Nous pouvons dire de la traduction de Victor Wilder qu’elle se démarque tant par le style que par la structure des vers wagnériens. En outre, les différences sont telles qu’elles mettent en péril le fragile équilibre entre le phrasé musical et le phrasé mélodique. La juxtaposition de certains mots avec certaines notes, qui constitue un des éléments primordiaux du phrasé, est loin d’être toujours respectée par Wilder. Ces choix ont malheureusement pour conséquence que certains mots ou groupes de mots dans la traduction perdent grandement de leur importance par rapport à l’original. Dans l’ensemble, Wilder semble s’être attaché à restituer le sens des vers plutôt qu’à créer une symbiose texte/musique proche de l’original.

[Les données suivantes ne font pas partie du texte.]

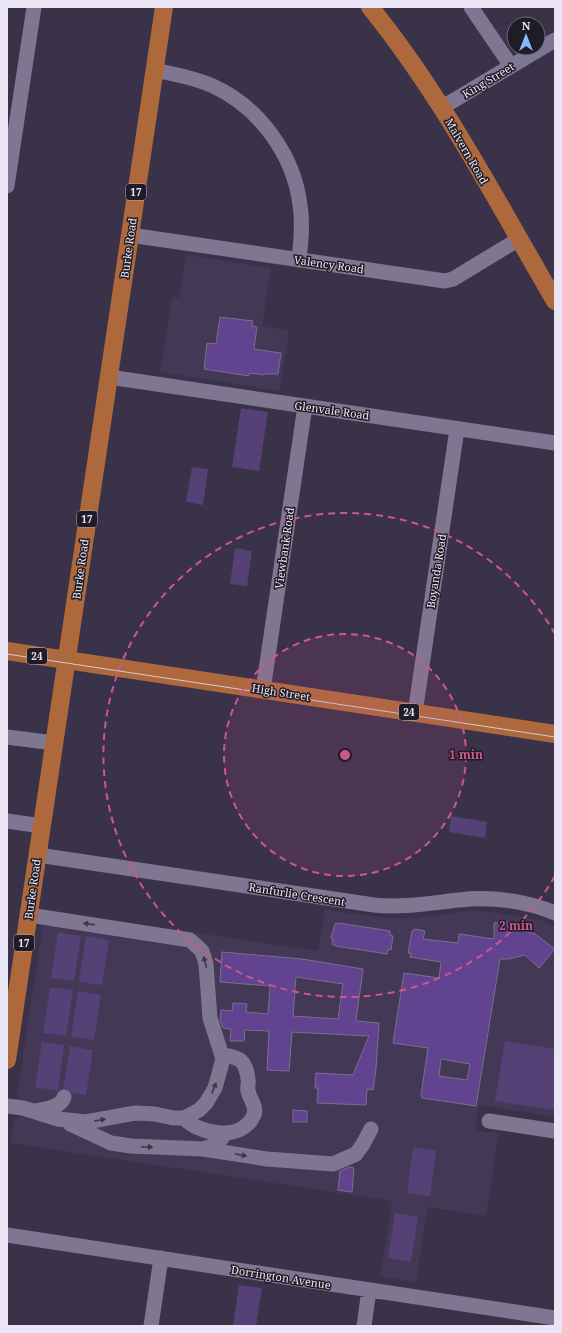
<svg xmlns="http://www.w3.org/2000/svg" width="562" height="1333" font-family="'Noto Serif',serif">
	<rect width="100%" height="100%" fill="#3a3249"/>
	<path fill="#433856" d="M186,255l85,13 -9,58 27,5 -9,60 -120,-19 12,-75 7,1z
		M45,910l273,41 7,-41 65,8 36,-1 39,-6h19l60,10 11,5v191l-76,-12 -4,25 24,3 -13,83 -58,-9 -12,75 -36,-5 12,-76 -382,-58 4,-24 7,-3 2,-16 -6,-4z"/>
	<path fill="#554175" d="M241,408l27,4 -9,59 -27,-4z
		M192,467l16,2 -5,36 -17,-3z
		M235,548l17,3 -5,35 -17,-2z
		M451,816l36,6 -2,16 -36,-6z
		M58,932l23,4 -7,45 -23,-3z
		M86,936l23,4 -7,45 -23,-3z
		M50,987l23,3 -7,46 -23,-3z
		M78,991l23,4 -7,45 -23,-3z
		M505,1041l50,8v61l-60,-9z
		M42,1042l22,3 -6,46 -23,-4z
		M70,1046l23,4 -7,45 -23,-3z
		M413,1147l23,4 -6,45 -23,-3z
		M395,1213l23,4 -7,45 -23,-4z
		M239,1285l23,3 -6,38h-23z"/>
	<path fill="#624390" stroke="#79708a" fill-rule="evenodd" d="M220,317l33,4 -1,5 5,1 -3,22 27,4 -3,21h-13l-1,1 -15,-2v3l-45,-7 3,-26 9,1z
		M508,922l14,3v5l13,4 20,15 -16,19 -14,-13 -16,4h-9l-24,147 -54,-8 -1,-3 7,-47 -35,-5 11,-70 35,5 2,-16 -31,-5 1,-4h-3l4,-22 3,-2 10,2 -2,8 35,4 1,-9 35,5v-16zM441,1059l29,5 -3,16 -28,-4z
		M339,923l51,8v4l3,1 -2,14 -3,-1 -1,5 -51,-8 -4,-2 1,-5 -2,-1 4,-14z
		M222,952l80,7 61,10 -7,52 23,2 -3,46 -3,21 -6,-1 -1,16 -49,-2 1,-15h-3l1,-15 37,2 16,-39 -77,-4 -3,39 -22,-1 2,-39 -24,-1 -1,11h-14l1,-12 -8,-1 -3,-8 1,-10 11,1 1,-8 14,1 -1,8 22,2 2,-28 -50,-4zM296,977l47,7 -5,35 -45,-3z
		M293,1110l14,1v11h-14z
		M349,1167l5,1 -2,24 -14,-2 2,-19z"/>
	<g fill="none" stroke-linecap="round" stroke-linejoin="round">
		<path stroke="#7f7791" stroke-width="15" d="M471,7l40,59
			M154,70c21,4 41,8 59,16 46,21 81,69 87,119 3,18 1,37 -1,55
			M441,108l114,-68
			M7,186l27,-179
			M130,235l315,46 8,-2 66,-40
			M109,377l446,66
			M263,690l42,-284
			M415,713l42,-284
			M7,737l47,6
			M7,821l35,5
			M38,855l336,50c29,3 56,-2 85,-5 32,-4 67,1 96,13
			M7,1106l16,2 35,11 28,3 49,-9 20,1 18,4h11l15,-8 7,-7 9,-15 8,-29 -13,-41 -4,-54 -4,-13 -12,-11 -161,-25
			M35,1111c10,-2 26,-3 29,-14
			M184,1118c16,17 58,24 70,-3 3,-9 -4,-15 -6,-24 -1,-4 1,-8 0,-12 -2,-18 -8,-22 -25,-24
			M489,1121l66,10
			M70,1124l41,19 20,3 72,3 14,-5 9,-11
			M203,1149l64,10 66,5 23,-10 7,-10 8,-15
			M7,1235l548,83
			M151,1326l10,-68
			M364,1326l5,-36"/>
		<path stroke="#ad693c" stroke-width="18" d="M370,7c73,90 127,195 185,294
			M7,651l548,83
			M7,1060l157,-1053"/>
		<path stroke="#d1cbdb" stroke-width="1" d="M7,654l548,83"/>
	</g>
	<defs><path id="oneway-solid" d="M-6-.8H1V-3.2L6.5 0L1 3.2V.8H-6Z"/></defs>
	<g fill="#3c3747">
		<use href="#oneway-solid" transform="translate(89 924) rotate(-172)"/>
		<use href="#oneway-solid" transform="translate(205 962) rotate(-105)"/>
		<use href="#oneway-solid" transform="translate(214 1088) rotate(-69)"/>
		<use href="#oneway-solid" transform="translate(100 1120) rotate(-9)"/>
		<use href="#oneway-solid" transform="translate(147 1147) rotate(3)"/>
		<use href="#oneway-solid" transform="translate(241 1155) rotate(11)"/>
	</g>
	<circle cx="345" cy="755" r="121" fill="#ce5689" fill-opacity=".12"/>
	<g fill="none" stroke="#ce5689" stroke-width="2" stroke-dasharray="7 5">
		<circle cx="345" cy="755" r="121"/>
		<path d="M555 876A242 242 0 1 1 555 634"/>
	</g>
	<g text-anchor="middle" dominant-baseline="central" stroke-width="3" stroke-linejoin="round" paint-order="stroke">
		<g fill="#201c27" stroke="#ada9b6" stroke-width="1">
			<rect x="126" y="184" width="20" height="16" rx="3"/>
			<rect x="77" y="511" width="20" height="16" rx="3"/>
			<rect x="27" y="648" width="20" height="16" rx="3"/>
			<rect x="399" y="704" width="20" height="16" rx="3"/>
			<rect x="14" y="935" width="20" height="16" rx="3"/>
		</g>
		<g font-size="10" font-weight="bold" fill="#eae5f4">
			<text x="136" y="192">17</text>
			<text x="87" y="519">17</text>
			<text x="37" y="656">24</text>
			<text x="409" y="712">24</text>
			<text x="24" y="943">17</text>
		</g>
		<g font-size="11" fill="#eae5f4" stroke="#201c27">
			<text transform="translate(488 80) rotate(-31)">King Street</text>
			<text transform="translate(467 151) rotate(60)">Malvern Road</text>
			<text transform="translate(128 248) rotate(-82)">Burke Road</text>
			<text transform="translate(329 264) rotate(8)">Valency Road</text>
			<text transform="translate(332 410) rotate(8)">Glenvale Road</text>
			<text transform="translate(284 548) rotate(-82)">Viewbank Road</text>
			<text transform="translate(80 569) rotate(-82)">Burke Road</text>
			<text transform="translate(436 571) rotate(-81)">Boyanda Road</text>
			<text transform="translate(281 692) rotate(9)">High Street</text>
			<text transform="translate(32 889) rotate(-82)">Burke Road</text>
			<text transform="translate(297 894) rotate(9)">Ranfurlie Crescent</text>
			<text transform="translate(281 1277) rotate(9)">Dorrington Avenue</text>
		</g>
	</g>
	<circle cx="345" cy="755" r="6" fill="#ce5689" stroke="#201c27" stroke-width="2"/>
	<g font-size="12" text-anchor="middle" font-weight="bold" fill="#ce5689" stroke="#201c27" stroke-width="3" stroke-linejoin="round" paint-order="stroke">
		<text x="466" y="759">1 min</text>
		<text x="516" y="930">2 min</text>
	</g>
	<rect width="562" height="1333" fill="none" stroke="#eae5f4" stroke-width="16"/>
	<g transform="translate(526 36)"><circle r="19" fill="#201c27" stroke="#716c79"/>
	<path d="M0-3L7 15L0 10L-7 15Z" fill="#86bbfb"/>
	<text y="-6" font-size="11" font-weight="bold" text-anchor="middle" fill="#eae5f4">N</text>
	</g>
</svg>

D’un autre côté, sa traduction est parfois très éloignée stylistiquement et même sémantiquement des vers wagnériens : Wilder a-‐t-‐il réellement cherché à retranscrire le sens ou s’est-‐il laissé emporter par son enthousiasme au point de mettre en péril la beauté et l’unité des vers de Wagner ? N’oublions pas que Victor Wilder, en plus d’être traducteur, était poète, et son sens du lyrisme a manifestement souvent pris le pas, dans ce passage, sur la notion de fidélité au texte.

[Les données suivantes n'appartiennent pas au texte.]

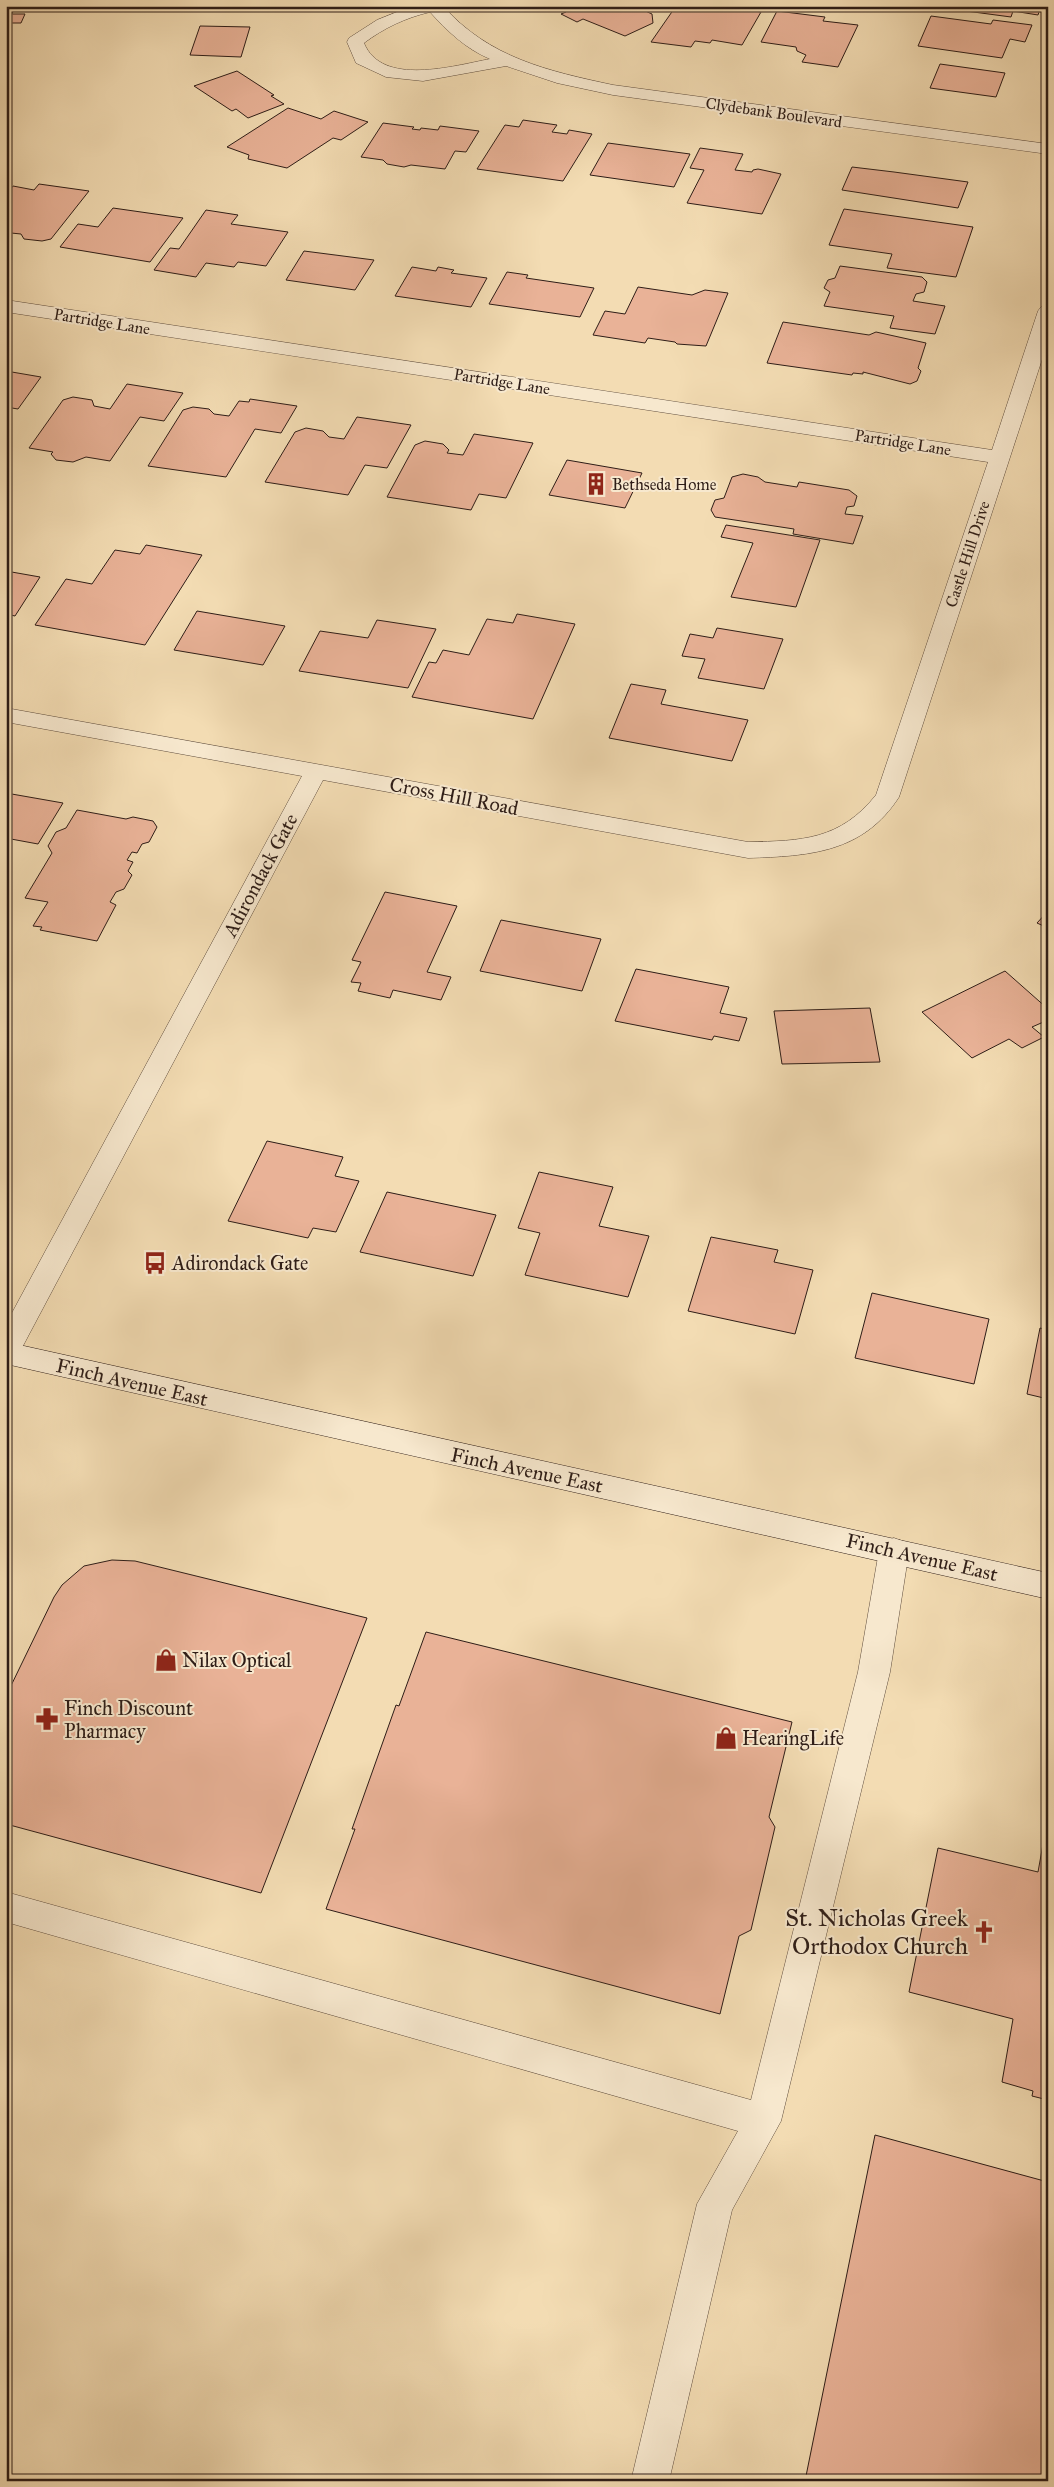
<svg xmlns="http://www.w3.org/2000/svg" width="1054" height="2487" font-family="'IM FELL Great Primer',serif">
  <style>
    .building { fill: #e9b297; stroke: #2e1d17 }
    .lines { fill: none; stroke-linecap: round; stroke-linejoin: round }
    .service-casing { stroke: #5f4d3e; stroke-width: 1 }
    .minor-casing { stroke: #5f4d3e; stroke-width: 1 }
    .secondary-casing { stroke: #2e1d17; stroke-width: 1 }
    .service { fill: #f7e8ce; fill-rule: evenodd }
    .minor { fill: #f7e8ce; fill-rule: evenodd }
    .secondary { fill: #f7e8ce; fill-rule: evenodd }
    .labels { text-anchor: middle; stroke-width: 4; stroke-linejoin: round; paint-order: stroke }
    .far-street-label { font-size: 16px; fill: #2e1d17; stroke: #f7e8ce }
    .far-poi-label { font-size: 16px; fill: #2e1d17; stroke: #f7e8ce; text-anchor: start }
    .street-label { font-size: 20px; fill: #2e1d17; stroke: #f7e8ce }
    .poi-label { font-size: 20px; fill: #2e1d17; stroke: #f7e8ce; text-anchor: start }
    .near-poi-label { font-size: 24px; fill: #2e1d17; stroke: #f7e8ce; text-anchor: end }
  </style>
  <rect width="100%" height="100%" fill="#f3dcb3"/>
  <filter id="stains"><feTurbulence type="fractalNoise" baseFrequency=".004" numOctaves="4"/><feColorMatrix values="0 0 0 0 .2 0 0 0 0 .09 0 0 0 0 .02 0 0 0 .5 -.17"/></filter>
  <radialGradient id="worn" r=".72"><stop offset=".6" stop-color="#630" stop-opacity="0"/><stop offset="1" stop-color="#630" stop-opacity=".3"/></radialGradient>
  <path class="building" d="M6 6H15L12 14H25L21 23H8L6 27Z
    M554 6H646L641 9 652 14 653 23 625 36 583 19 577 22 561 14 566 12Z
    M676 6H722L761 12 742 45 712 40 710 43 695 41 691 47 651 42Z
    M953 6H1041L1038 15 1013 11 1011 17 951 9Z
    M777 11 825 17 823 21 858 25 838 67 802 62 806 55 797 51 796 47 761 42Z
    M931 16 991 24 993 20 1032 25 1025 42 1010 39 1002 58 918 46Z
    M200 26 250 27 241 57 190 55Z
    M940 64 1005 73 996 97 930 88Z
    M237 71 274 95 271 96 284 104 248 118 236 109 232 111 194 86Z
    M288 108 321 119 334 111 368 122 341 140 333 138 287 168 248 159 249 155 227 147Z
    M523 120 557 125 552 132 567 134 569 130 592 134 563 181 477 169 505 125 519 127Z
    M383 123 414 127 412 129 420 130 421 128 438 130 440 126 479 131 466 152 455 151 445 169 411 165 404 167 387 164 383 160 361 157Z
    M608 143 690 154 674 187 590 175Z
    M700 148 743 154 735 170 752 172 753 170 758 169 781 174 762 214 687 203 704 170 690 168Z
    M852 167 894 172 968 182 958 208 842 190Z
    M39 184 89 191 51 239 42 241 24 239 21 234 11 233 6 239V195L13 186 34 190Z
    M113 208 183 218 150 262 60 247 78 224 98 227Z
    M844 209 973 227 956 277 887 268 892 254 829 245Z
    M206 210 238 215 231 224 288 232 266 266 238 262 234 267 206 263 196 277 154 270 170 248 179 249Z
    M304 251 374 260 355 290 286 280Z
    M840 266 922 277 927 282 924 292 916 294 913 301 945 306 935 334 890 328 894 316 824 306 830 292 824 288 828 280 835 278Z
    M412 267 436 271 438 267 454 270 451 273 487 278 471 307 395 296Z
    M507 272 528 275 526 278 594 288 580 317 489 304Z
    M638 287 692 295 705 290 728 293 706 346 677 344 675 342 648 338 645 343 593 335 605 311 625 314Z
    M783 322 869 335 876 332 926 343 918 368 921 371 917 381 910 384 863 372V374L853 373 852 375 767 363Z
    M6 371 41 377 18 409 6 407Z
    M127 384 183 393 164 421 140 417 110 461 86 457 73 462 56 460 51 454 53 452 29 448 63 400 73 397 92 400 94 406 110 409Z
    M250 399 297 406 281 433 255 429 226 477 148 466 183 410 193 407 209 409 214 414 229 416 239 401 249 402Z
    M357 417 411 425 387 468 365 465 348 495 265 482 295 432 306 428 323 431 329 437 344 439Z
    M474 434 533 443 506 498 479 494 471 510 387 497 415 445 425 441 443 444 449 450 447 453 463 455Z
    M567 460 642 473 625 508 549 495Z
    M743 474 758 477 765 482 797 487 799 482 849 490 857 496 854 506 847 507 845 514 863 516 853 544 793 534 794 529 715 517 711 510 715 500 724 498 732 477Z
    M726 525 820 540 796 607 731 597 753 543 721 537Z
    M146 545 202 555 145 645 35 625 66 579 92 584 115 550 140 554Z
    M6 571 40 577 15 616 6 614Z
    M197 611 285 626 263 665 174 650Z
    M517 614 575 624 533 719 412 697 429 662 436 663 443 650 469 655 487 619 513 623Z
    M377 620 436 629 408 688 299 671 320 631 368 638Z
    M717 628 783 639 764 689 698 678 705 659 682 656 690 634 713 638Z
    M631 684 666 690 661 704 748 720 732 761 609 738Z
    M6 793 63 803 38 844 11 839 6 847Z
    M77 810 126 819 133 817 153 821 157 827 149 842 142 844 137 853 132 852 127 860 133 862 128 871 132 875 124 889 116 892 110 902 116 905 97 941 40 930 42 927 33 926 48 902 25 898 52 853 48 846 56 832 66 828Z
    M385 892 457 906 427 972 451 977 441 1000 393 990 390 998 358 991 361 983 351 982 361 962 352 960Z
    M1048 911V928L1037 923Z
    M501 920 601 939 582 991 480 971Z
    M636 969 729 987 720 1013 747 1018 739 1041 714 1036 712 1040 615 1021Z
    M1005 971 1048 1009V1020L1032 1027 1044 1037 1022 1048 1009 1039 972 1058 922 1012Z
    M870 1008 880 1062 782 1064 774 1011Z
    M267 1141 343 1157 335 1176 359 1181 336 1232 313 1228 308 1238 228 1221Z
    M539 1172 613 1187 599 1226 649 1236 628 1297 525 1275 540 1233 518 1228Z
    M387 1192 496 1215 473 1276 360 1252Z
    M711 1237 778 1250 774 1262 813 1270 795 1334 688 1311Z
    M872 1293 989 1319 974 1384 855 1358Z
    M1040 1328 1048 1330V1399L1027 1394Z
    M112 1560 135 1561 367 1618 261 1893 6 1824V1696L54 1597 62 1585 84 1566Z
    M426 1632 792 1722 769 1817 775 1827 751 1930 739 1936 720 2014 326 1909 355 1829H352L396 1705 399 1706Z
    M1045 1833H1048V2100L1032 2096 1033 2091 1002 2082 1013 2019 909 1992 938 1848 1038 1872Z
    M875 2135 1048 2182V2481H805Z"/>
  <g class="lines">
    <defs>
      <path id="service" d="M894 1538 905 1542 909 1551 890 1672 781 2121 732 2210 669 2481H631L697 2204 738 2131 6 1922V1892L751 2100 858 1672 879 1551 883 1542Z"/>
      <path id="minor" d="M412 6H443C489 58 548 71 613 85L1048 144V154L613 95 557 83 506 66 423 81 386 77 356 63 347 42 349 38 377 20ZM430 12C447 31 466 49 490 59 453 66 382 87 364 43 384 28 405 18 430 12Z
        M6 300 992 450 1038 311 1041 307 1048 305V341L899 797C863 853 809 856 748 858L323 780 16 1359 6 1362V1324L302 776 6 722V708L748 842C802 841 840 840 876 795L988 462 6 312Z"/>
      <path id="secondary" d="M6 1342 1048 1573V1599L6 1364Z"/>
    </defs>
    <use href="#service" class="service-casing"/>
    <use href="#minor" class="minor-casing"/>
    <use href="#secondary" class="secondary-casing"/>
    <use href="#service" class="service"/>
    <use href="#minor" class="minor"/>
    <use href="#secondary" class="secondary"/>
  </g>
  <defs>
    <symbol id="building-bare" viewBox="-9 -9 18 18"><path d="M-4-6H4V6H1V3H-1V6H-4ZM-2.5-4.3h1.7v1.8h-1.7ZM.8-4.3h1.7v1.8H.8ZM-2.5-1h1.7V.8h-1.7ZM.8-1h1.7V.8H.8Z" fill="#8f2418" stroke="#f7e8ce" stroke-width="2.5" paint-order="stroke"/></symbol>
    <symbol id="bus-bare" viewBox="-9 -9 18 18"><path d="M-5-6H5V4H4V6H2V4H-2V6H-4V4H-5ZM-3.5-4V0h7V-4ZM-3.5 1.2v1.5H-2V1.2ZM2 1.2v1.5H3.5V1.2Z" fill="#8f2418" stroke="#f7e8ce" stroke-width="2.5" paint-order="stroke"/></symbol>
    <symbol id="shop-bare" viewBox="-9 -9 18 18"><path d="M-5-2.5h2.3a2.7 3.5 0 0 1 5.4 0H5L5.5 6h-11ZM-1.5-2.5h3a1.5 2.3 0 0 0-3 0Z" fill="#8f2418" stroke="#f7e8ce" stroke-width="2.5" paint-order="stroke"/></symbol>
    <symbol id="pharmacy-bare" viewBox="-9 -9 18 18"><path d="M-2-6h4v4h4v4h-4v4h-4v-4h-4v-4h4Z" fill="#8f2418" stroke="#f7e8ce" stroke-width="2.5" paint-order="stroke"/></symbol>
    <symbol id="church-bare" viewBox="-9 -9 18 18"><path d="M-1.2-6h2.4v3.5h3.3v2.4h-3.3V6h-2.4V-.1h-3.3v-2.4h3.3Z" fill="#8f2418" stroke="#f7e8ce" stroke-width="2.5" paint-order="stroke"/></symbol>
  </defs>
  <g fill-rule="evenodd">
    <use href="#building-bare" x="580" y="468" width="32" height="32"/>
    <use href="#bus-bare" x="139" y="1247" width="32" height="32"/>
    <use href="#shop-bare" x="150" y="1644" width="32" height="32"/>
    <use href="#pharmacy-bare" x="31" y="1703" width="32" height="32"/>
    <use href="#shop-bare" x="710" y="1722" width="32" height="32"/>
    <use href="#church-bare" x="968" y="1916" width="32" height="32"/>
  </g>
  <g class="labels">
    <g class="far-street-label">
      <text transform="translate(774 112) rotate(8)" y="6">Clydebank Boulevard</text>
      <text transform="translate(102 321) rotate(9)" y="6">Partridge Lane</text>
      <text transform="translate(502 381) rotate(9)" y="6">Partridge Lane</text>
      <text transform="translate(903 442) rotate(9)" y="6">Partridge Lane</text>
      <text transform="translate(967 554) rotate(-72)" y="6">Castle Hill Drive</text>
    </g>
    <g class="far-poi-label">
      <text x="612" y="490">Bethseda Home</text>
    </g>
    <g class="street-label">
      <text transform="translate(454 796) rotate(11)" y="7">Cross Hill Road</text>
      <text transform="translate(260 875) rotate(-62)" y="7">Adirondack Gate</text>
      <text transform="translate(132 1382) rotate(13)" y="7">Finch Avenue East</text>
      <text transform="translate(527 1470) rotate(12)" y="7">Finch Avenue East</text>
      <text transform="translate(922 1557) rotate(13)" y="7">Finch Avenue East</text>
    </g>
    <g class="poi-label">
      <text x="172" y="1270">Adirondack Gate</text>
      <text x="182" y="1667">Nilax Optical</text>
      <text x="64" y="1715">Finch Discount<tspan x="64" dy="23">Pharmacy</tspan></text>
      <text x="742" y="1745">HearingLife</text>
    </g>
    <g class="near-poi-label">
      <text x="968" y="1926">St. Nicholas Greek<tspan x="968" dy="28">Orthodox Church</tspan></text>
    </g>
  </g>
  <rect width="1054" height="2487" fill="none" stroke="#f3dcb3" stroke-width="25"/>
  <rect x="8" y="8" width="1039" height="2472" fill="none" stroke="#2e1d17" stroke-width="2.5"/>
  <rect x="12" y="12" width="1029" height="2462" fill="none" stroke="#2e1d17"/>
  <rect width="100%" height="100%" filter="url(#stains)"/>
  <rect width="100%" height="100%" fill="url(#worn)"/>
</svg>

L’analyse de la « chantabilité » du point de vue physiologique nous semble très difficile, voire impossible à réaliser pour le texte de Wilder : en effet, cette analyse ne peut se faire que par rapport aux points de repère fixes que doivent normalement constituer le phrasé, donc la place de certains accents en particulier, à la fois dans le texte source et dans le texte cible, par rapport à la musique. Le phrasé du texte de Wilder étant foncièrement différent de celui du poème de Wagner, dans le sens où la place des accents et le nombre de syllabes ont grandement varié, nous n’avons pas le moyen de comparer les deux et de déterminer si, par rapport au livret wagnérien, la traduction de Wilder est chantable. Nous laissons donc de côté la question de la
« chantabilité » des traductions de Wilder.
Il nous semble possible que la stratégie de Wilder soit avant tout fondée sur la volonté de restituer une certaine atmosphère (ou du moins la manière dont il la concevait et la ressentait, ce qui prouve une fois encore que les choix en matière de traduction sont affaire de subjectivité), qu’il voulait sans doute fidèle à celle du livret de Wagner, et d’en rendre (ou d’en accentuer) le lyrisme en ayant recours à un type de poésie qu’il devait juger adéquat, même si à nos yeux, ce choix met à mal à la fois le sens et le phrasé. Parallèlement, en produisant un texte dont la prosodie est en tout point celle d’un poème français, il se peut aussi que Wilder ait cherché à élaborer un texte plus conforme aux attentes et au goût du public francophone en matière d’opéra que les vers si profondément germaniques de Richard Wagner.